## Text passage
Written by Last Week Tonight writer Jill Twiss and illustrated by E.G. Keller, an artist from Pence’s Indiana, the “better Bundo book” – and both the writing and art are – tells the story of bowtie-wearing Bundo falling in love, as he hops around, with “bunny-beautiful” Wesley: “I was standing still. But being near him made me feel like my heart was still hopping.” The feeling is mutual.
After they happily tell their friends they’ve decided to get married, the Pence-haired Stink Bug in charge of all the animals sternly tells them boy bunnies can only marry girl bunnies. “You. Are. Different,” he shouts. “And. Different. Is. Bad.” Marlon and Wesley are crestfallen. Rallying around them, their friends declare everyone is different in their own way and vow to vote the Stink Bug out of office so that love can prevail.
The news of Oliver’s book prompted outrage from a Pence spokesperson – partisan bunnies! – but glee from many others, especially after “Day in the Life of Marlon Bundo” became Amazon’s #1 bestseller in less than a day, swiftly besting James Comey’s “A Higher Loyalty.” (The Pences’ Marlon Bundo book clocked in at #4.) It also sold out; it is already being reprinted, and there’s an audiobook version featuring the voices of Jim Parsons, Jesse Tyler Ferguson, and RuPaul.

## Supplied material
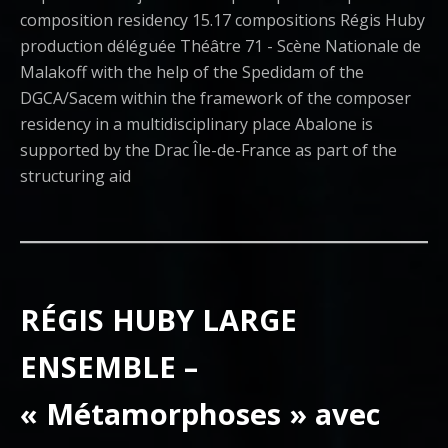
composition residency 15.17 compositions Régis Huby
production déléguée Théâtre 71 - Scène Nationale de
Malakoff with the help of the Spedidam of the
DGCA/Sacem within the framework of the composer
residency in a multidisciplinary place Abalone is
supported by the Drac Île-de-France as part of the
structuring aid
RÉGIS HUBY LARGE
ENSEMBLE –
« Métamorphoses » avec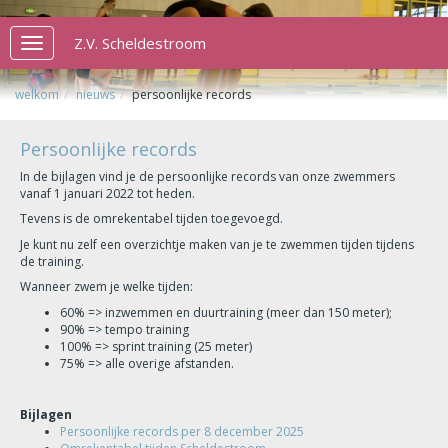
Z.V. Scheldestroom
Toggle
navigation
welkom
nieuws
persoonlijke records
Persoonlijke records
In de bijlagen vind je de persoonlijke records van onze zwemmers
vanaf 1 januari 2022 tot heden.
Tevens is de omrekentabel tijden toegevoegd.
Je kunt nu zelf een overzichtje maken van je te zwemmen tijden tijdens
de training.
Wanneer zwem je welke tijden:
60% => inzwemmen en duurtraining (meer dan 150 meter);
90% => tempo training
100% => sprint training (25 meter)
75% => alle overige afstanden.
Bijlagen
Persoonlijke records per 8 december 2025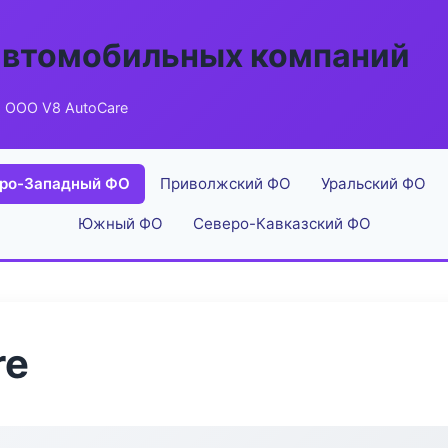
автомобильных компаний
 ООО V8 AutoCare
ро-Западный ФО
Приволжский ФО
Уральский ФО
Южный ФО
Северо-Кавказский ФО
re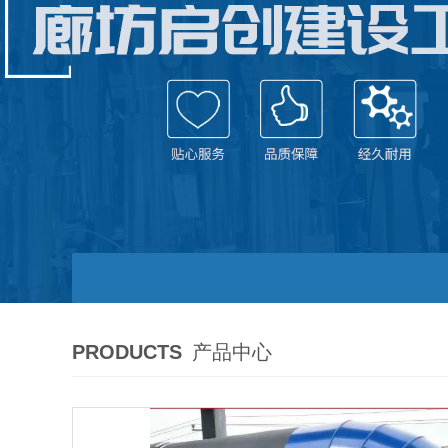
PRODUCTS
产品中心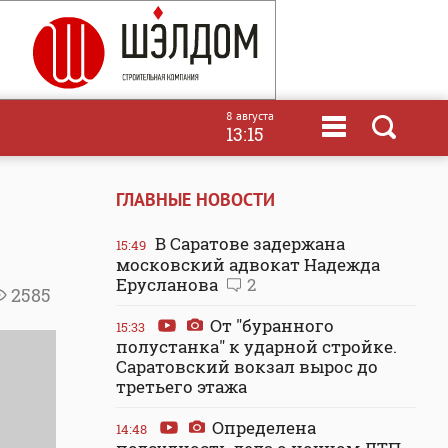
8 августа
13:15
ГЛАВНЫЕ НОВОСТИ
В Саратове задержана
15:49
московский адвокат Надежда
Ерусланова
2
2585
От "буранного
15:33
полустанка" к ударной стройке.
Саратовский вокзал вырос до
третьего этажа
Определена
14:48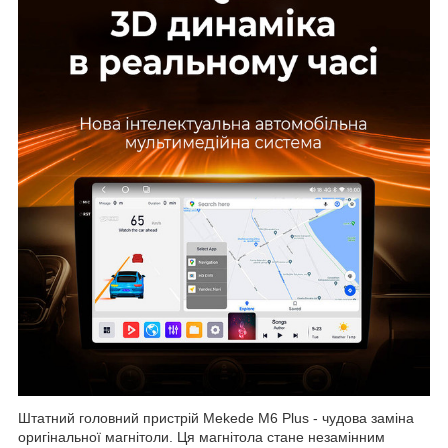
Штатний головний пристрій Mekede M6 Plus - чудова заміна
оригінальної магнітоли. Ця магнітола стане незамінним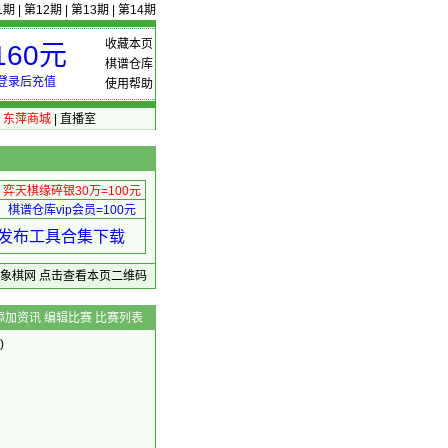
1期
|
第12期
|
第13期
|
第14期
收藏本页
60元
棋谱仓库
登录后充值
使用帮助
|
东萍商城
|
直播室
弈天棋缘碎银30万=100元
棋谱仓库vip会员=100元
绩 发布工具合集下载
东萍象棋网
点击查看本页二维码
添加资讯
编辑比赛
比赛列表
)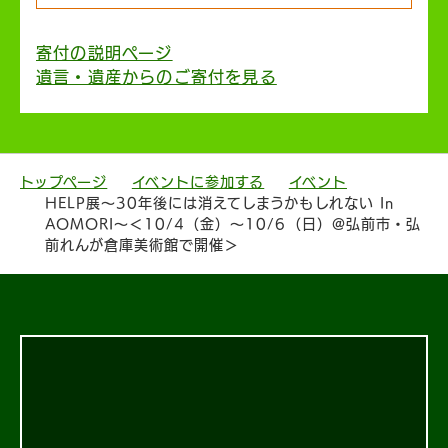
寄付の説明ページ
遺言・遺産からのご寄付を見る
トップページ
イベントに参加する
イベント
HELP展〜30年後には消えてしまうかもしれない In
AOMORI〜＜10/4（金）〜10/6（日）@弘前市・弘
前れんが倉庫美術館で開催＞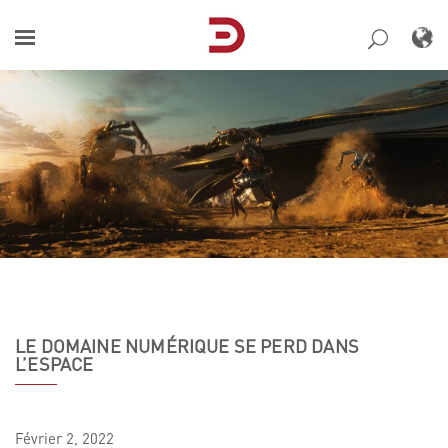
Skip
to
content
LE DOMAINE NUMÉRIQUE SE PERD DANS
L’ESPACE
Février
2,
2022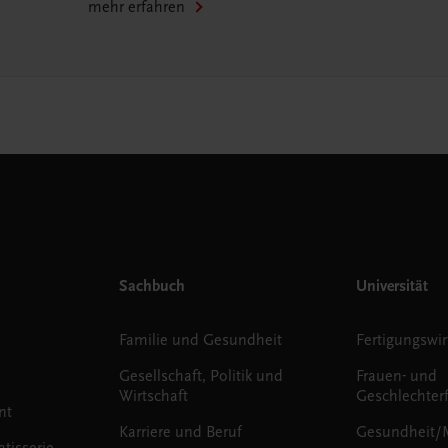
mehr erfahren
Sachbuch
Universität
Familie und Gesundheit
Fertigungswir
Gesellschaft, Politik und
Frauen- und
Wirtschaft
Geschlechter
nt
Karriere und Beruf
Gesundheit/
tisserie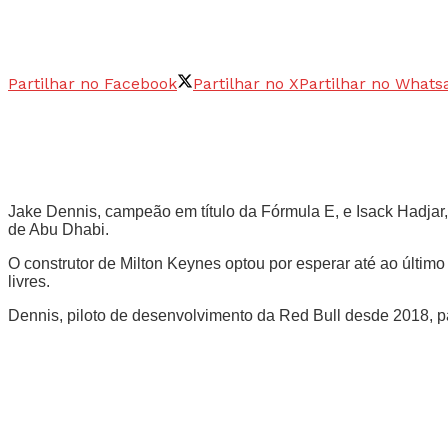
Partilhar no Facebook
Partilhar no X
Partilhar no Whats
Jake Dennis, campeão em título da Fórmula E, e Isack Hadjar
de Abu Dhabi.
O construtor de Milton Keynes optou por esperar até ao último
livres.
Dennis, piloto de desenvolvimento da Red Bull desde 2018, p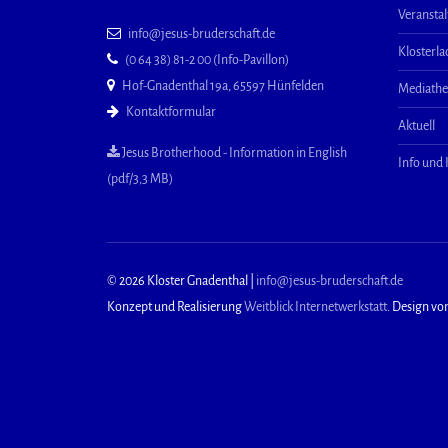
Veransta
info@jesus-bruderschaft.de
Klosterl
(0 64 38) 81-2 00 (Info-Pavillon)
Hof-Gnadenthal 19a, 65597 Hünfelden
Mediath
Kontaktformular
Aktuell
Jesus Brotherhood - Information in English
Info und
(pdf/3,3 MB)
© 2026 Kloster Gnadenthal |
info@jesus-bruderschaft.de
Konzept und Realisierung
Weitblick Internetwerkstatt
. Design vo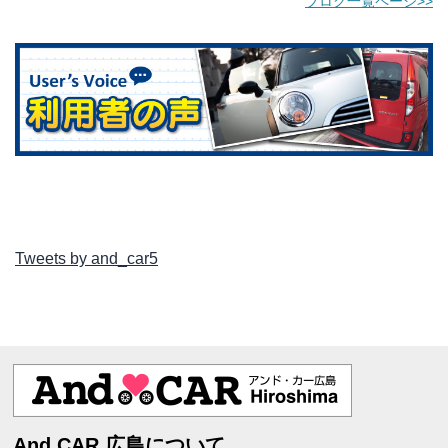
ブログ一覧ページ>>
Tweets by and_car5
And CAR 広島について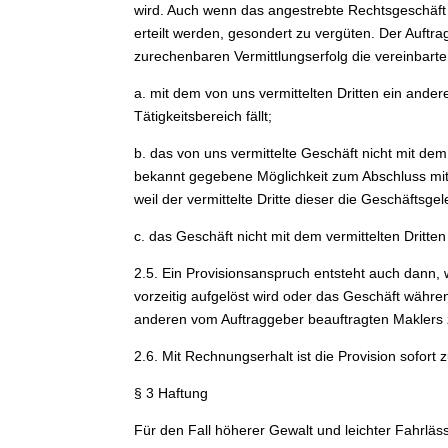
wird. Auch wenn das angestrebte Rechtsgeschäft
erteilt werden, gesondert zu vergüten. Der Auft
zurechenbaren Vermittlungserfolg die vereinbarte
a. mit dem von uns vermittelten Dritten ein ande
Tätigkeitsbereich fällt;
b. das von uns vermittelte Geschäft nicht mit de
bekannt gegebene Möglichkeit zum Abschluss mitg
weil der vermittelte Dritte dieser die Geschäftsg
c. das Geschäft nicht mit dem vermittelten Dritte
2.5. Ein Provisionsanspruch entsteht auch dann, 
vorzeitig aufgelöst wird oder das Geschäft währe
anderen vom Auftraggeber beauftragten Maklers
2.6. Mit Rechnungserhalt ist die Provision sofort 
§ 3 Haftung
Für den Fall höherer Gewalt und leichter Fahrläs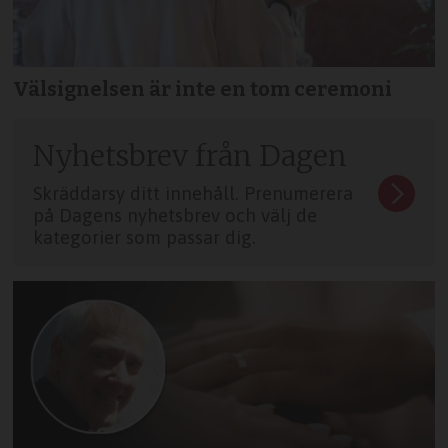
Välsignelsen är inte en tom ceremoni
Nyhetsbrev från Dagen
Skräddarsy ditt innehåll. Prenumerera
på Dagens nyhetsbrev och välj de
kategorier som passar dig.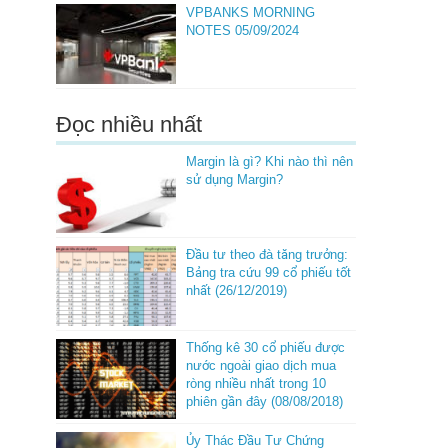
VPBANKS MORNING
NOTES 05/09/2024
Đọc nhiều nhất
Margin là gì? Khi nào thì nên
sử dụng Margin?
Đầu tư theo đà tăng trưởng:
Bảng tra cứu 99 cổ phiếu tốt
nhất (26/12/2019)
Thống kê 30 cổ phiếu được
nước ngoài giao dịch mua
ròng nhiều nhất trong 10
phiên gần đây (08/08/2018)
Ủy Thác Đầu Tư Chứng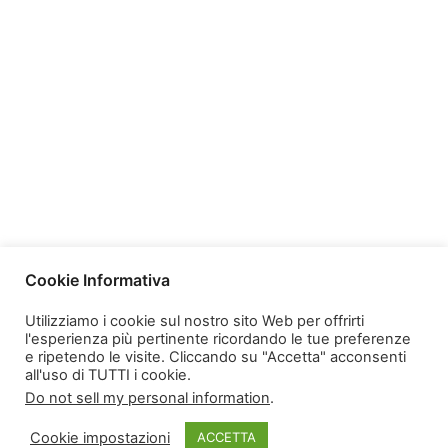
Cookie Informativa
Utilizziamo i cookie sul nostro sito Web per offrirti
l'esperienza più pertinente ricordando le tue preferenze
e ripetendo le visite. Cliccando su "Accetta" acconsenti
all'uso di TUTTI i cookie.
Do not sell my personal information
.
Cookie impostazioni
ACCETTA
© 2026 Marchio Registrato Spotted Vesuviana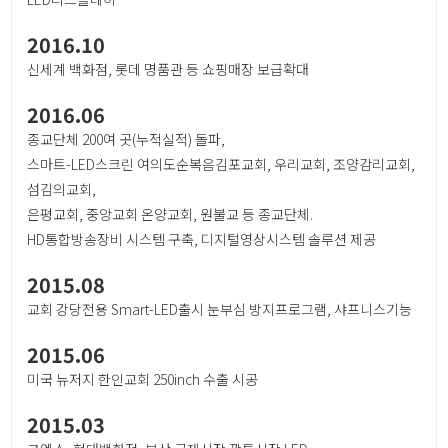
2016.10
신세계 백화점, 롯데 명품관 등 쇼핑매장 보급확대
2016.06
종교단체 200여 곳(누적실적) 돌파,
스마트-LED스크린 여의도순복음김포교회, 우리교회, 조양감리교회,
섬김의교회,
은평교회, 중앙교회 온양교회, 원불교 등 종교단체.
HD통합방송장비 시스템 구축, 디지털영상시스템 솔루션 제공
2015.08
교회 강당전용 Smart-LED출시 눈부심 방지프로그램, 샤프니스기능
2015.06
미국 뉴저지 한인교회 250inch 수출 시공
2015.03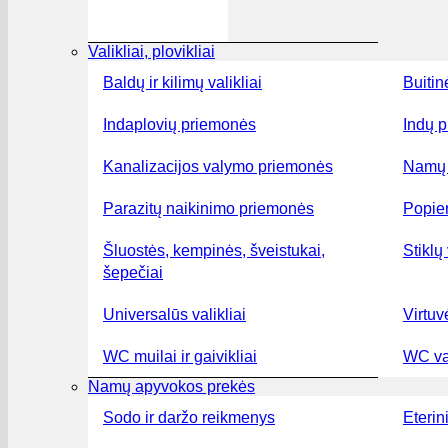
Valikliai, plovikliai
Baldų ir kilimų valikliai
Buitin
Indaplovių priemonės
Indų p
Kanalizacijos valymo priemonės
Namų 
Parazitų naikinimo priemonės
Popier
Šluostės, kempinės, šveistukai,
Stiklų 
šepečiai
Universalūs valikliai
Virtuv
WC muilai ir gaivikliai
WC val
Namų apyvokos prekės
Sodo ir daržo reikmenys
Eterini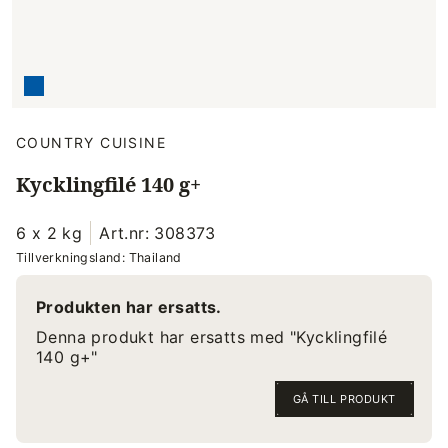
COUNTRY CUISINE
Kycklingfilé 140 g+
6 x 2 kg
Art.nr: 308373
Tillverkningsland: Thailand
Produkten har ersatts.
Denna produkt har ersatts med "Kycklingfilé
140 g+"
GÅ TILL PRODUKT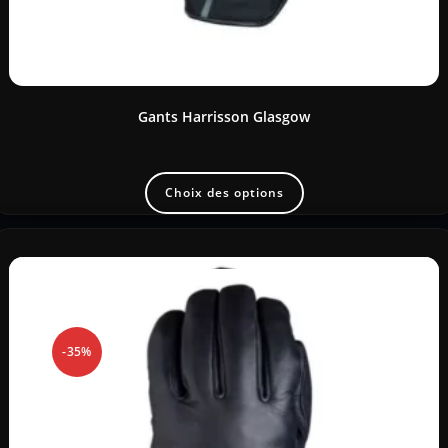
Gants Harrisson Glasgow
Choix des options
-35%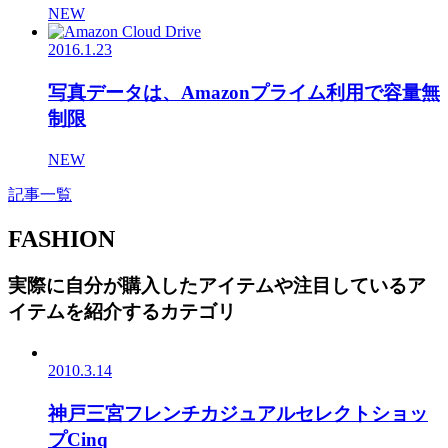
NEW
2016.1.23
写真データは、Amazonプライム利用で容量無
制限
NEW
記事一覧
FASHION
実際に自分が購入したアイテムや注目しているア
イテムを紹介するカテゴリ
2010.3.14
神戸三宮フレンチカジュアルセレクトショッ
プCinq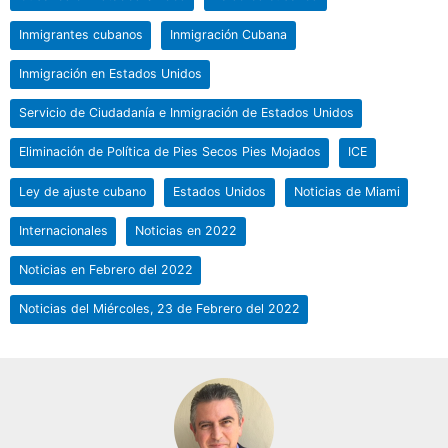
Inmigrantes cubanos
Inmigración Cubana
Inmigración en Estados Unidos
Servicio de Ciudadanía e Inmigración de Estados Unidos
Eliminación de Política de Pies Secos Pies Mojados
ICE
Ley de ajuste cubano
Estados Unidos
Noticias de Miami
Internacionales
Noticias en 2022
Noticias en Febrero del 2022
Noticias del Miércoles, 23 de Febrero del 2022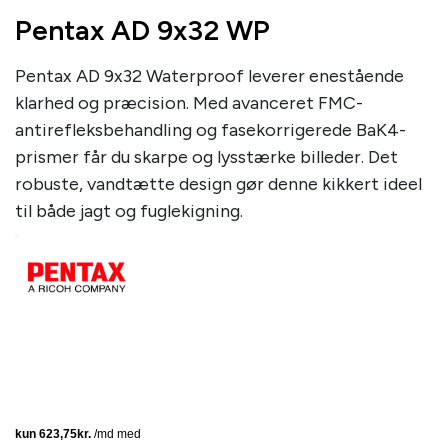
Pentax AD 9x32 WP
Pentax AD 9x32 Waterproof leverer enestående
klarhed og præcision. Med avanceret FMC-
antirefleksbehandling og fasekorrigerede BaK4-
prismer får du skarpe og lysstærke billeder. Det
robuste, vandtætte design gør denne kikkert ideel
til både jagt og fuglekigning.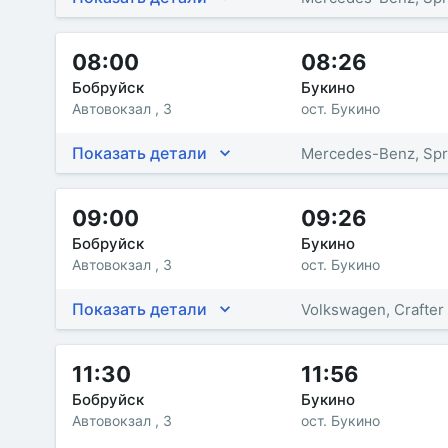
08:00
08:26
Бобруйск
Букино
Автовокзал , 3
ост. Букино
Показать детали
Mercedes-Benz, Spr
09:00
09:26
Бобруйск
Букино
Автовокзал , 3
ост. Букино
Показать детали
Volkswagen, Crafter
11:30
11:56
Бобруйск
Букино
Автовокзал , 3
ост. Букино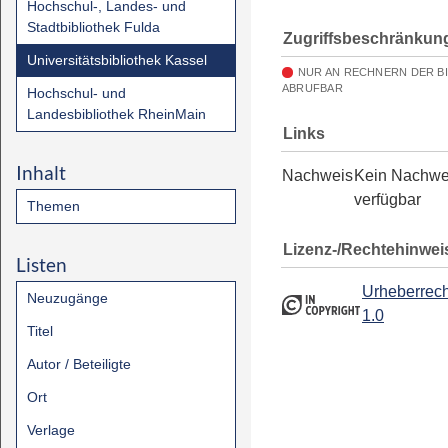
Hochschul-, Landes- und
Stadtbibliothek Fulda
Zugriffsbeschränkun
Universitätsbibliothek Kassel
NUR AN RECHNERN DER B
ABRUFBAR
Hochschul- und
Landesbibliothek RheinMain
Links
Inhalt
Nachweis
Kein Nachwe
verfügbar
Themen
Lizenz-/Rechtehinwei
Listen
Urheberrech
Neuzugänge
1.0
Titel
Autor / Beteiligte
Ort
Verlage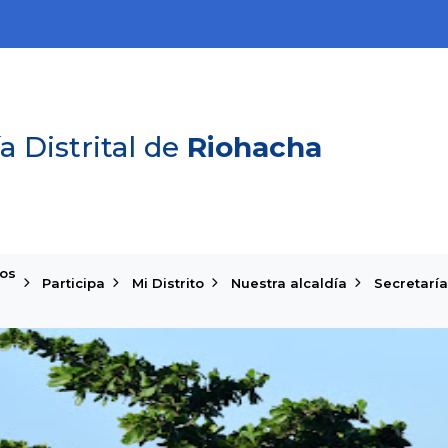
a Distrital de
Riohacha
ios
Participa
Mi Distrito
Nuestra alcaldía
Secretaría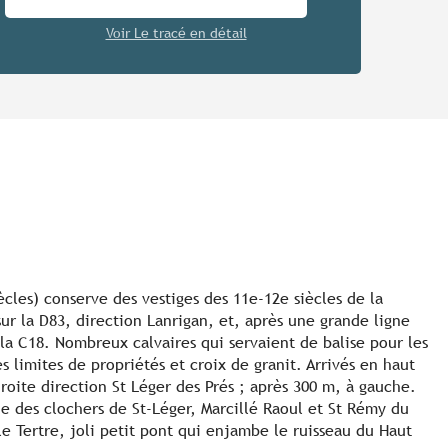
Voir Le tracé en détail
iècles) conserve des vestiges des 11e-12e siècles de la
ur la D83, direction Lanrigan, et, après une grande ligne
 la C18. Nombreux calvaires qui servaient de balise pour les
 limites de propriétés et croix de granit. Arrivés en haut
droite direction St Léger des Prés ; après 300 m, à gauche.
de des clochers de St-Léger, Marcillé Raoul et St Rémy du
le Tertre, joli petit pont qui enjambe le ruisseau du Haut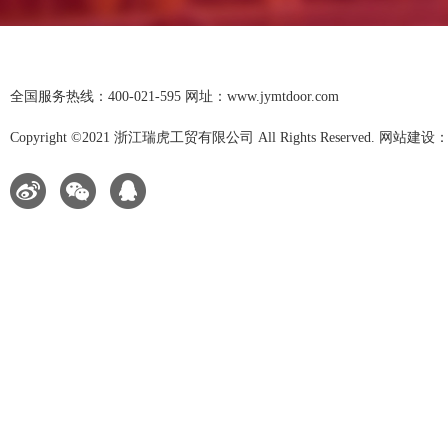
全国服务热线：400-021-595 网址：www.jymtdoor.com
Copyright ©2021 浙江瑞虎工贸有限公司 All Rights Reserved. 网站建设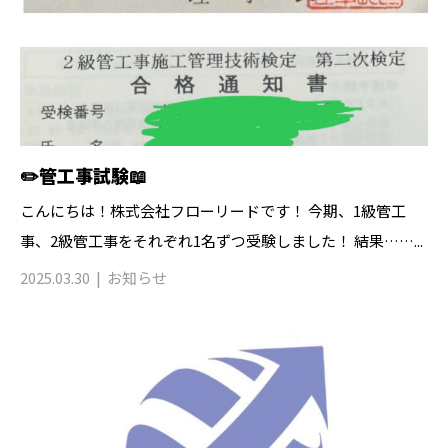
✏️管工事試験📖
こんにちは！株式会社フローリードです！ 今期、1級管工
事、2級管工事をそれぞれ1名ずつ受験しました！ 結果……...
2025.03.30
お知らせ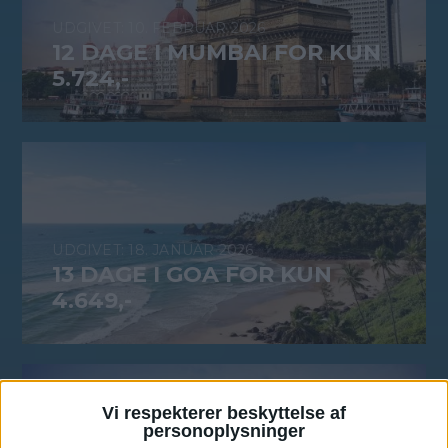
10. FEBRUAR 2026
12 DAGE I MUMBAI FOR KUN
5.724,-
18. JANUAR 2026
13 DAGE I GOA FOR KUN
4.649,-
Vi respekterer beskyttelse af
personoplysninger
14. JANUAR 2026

## Required tasks
(a) Answer these questions from the Marlon Bundo passage:
(i) Who illustrated the book?
(ii) Whom does the Stink Bug say boy bunnies can marry?
(iii) What position did the Pences' Marlon Bundo book reach?
(b) List every person the Marlon Bundo passage names as a voice on the audiobook version.
(c) Continue the passage about the Marlon Bundo book, picking up after its last sentence.

## Answer set
(a)
(i) E.G. Keller
(ii) Only girl bunnies
(iii) #4

(b) Jim Parsons, Jesse Tyler Ferguson, RuPaul

(c)
Its 3,856 reviews on Amazon are rapturous – “a beautiful children’s book, with a simple message of love” – while the 87 reviews of Pence’s book, winnowed down after Amazon removed trolls by insisting on verified purchases – swing from respectful to “soulless” and “amateurish.” “This is a terrible book,” reads one. “Get the better Bundo book.”
All proceeds from Oliver’s book will go to two LGBTQ organizations: AIDS United and The Trevor Project, which seeks to support same-sex youth at risk of suicide or self-harm. (Part of the proceeds from the Pence book also go to charitable groups.) And while he’s happy to troll Pence and his hateful homophobia – see Focus on the Furmily – Oliver stresses the book isn’t just a parody but “actually a book for children” – heartfelt, enlightened, meant to inspire kids and their parents.
Appearing Tuesday on the “Ellen DeGeneres Show,” he said it’s a book he plans to read to his two-year-old son and one that “represents the world I want to live in.” “This isn’t some adult book telling Mike Pence to go fuck himself,” he notes. “Although, in buying it, that’s exactly what you would be doing.”